A few weeks ago I was at an event in Amsterdam, and the question was asked how many people know Hashicorp
"How many people know @hashicorp" asks @sethvargo, and an entire room of devs raised their hands. @hashicorp are crushing it /cc @monkchips
— Fintan Ryan (@fintanr) September 11, 2015
Hashicorp have followed the unix philosophy and created a number of discrete independent tools, each of which completing a specific task very well. From Vagrant, which is without doubt one of the most frequently used tools in many peoples tool chain, to Vault each tool has filled a need focused around automation.
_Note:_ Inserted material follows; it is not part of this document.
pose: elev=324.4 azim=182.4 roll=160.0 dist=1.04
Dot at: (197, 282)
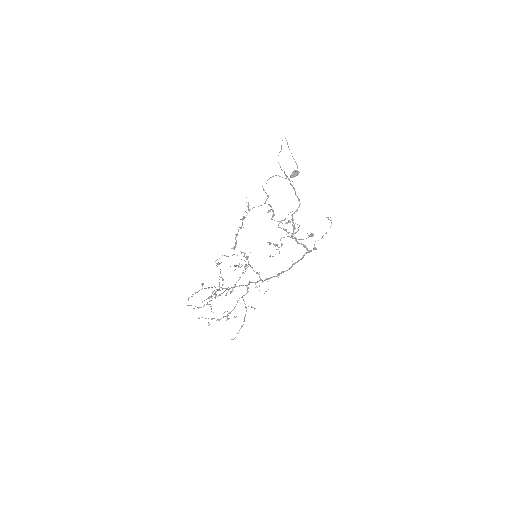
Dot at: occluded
As we have repeatedly said here at RedMonk the more you remove friction, the more developers will appreciate you.
Once you set about creating a set of useful products, which can be used independently, or in a loosely coupled fashion, you then encourage all sorts of different types of adoption, across a diverse user base. When you consistently do this well, the effects become obvious.
As you can see with each new project the trajectory of likes just increases This is far from a coincidence, each time Hashicorp release a product people sit up and take notice.
The links that bind
What I have found very interesting though, is the relationship between different products, and how one becomes a gateway to another, such as how Consul and Terraform have drawn users to Vault.
It’s quite easy to dismiss growing “likes” of distinct products to a company having the same set of fans. This is not the case for Hashicorp, of the 20,000 odd unique stars only 1% of users have starred every single one of Hashicorps products on Github.